** Opening THE DATA block **

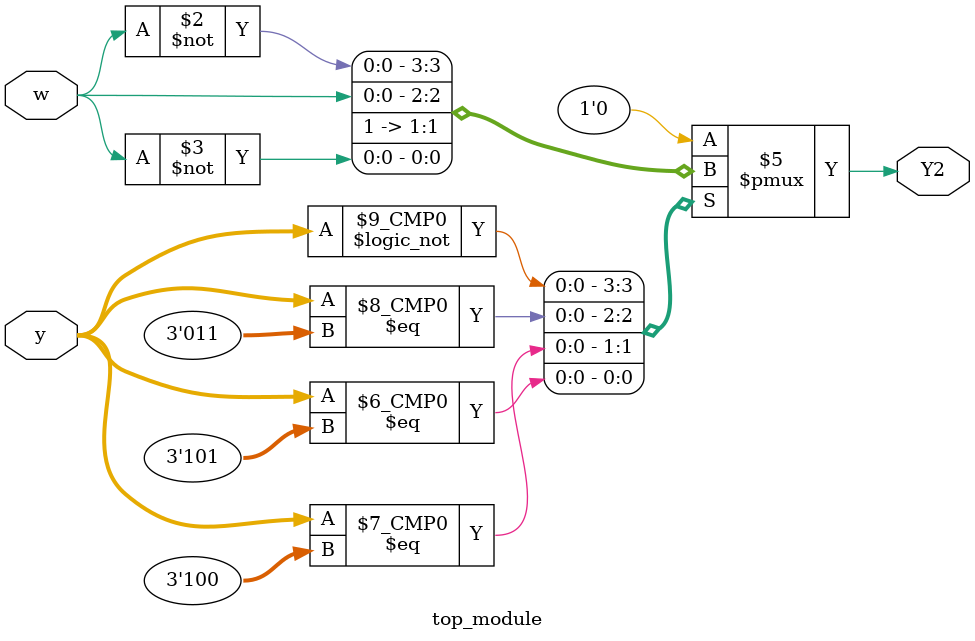
<source format=sv>
module top_module(
    input [3:1] y,
    input w,
    output reg Y2
);

always @(*) begin
    case (y)
        3'b000: Y2 = ~w;  // State A
        3'b001: Y2 = 1'b0; // State B
        3'b010: Y2 = 1'b0; // State C
        3'b011: Y2 = w;   // State D
        3'b100: Y2 = 1'b1; // State E
        3'b101: Y2 = ~w;  // State F
        default: Y2 = 1'b0;
    endcase
end

endmodule

</source>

** Closing THE DATA block **

- EXERCISE AIM: Select and copy every line from the records that includes the word "State".

- ANSWER FOR THIS EXERCISE:
        3'b000: Y2 = ~w;  // State A
        3'b001: Y2 = 1'b0; // State B
        3'b010: Y2 = 1'b0; // State C
        3'b011: Y2 = w;   // State D
        3'b100: Y2 = 1'b1; // State E
        3'b101: Y2 = ~w;  // State F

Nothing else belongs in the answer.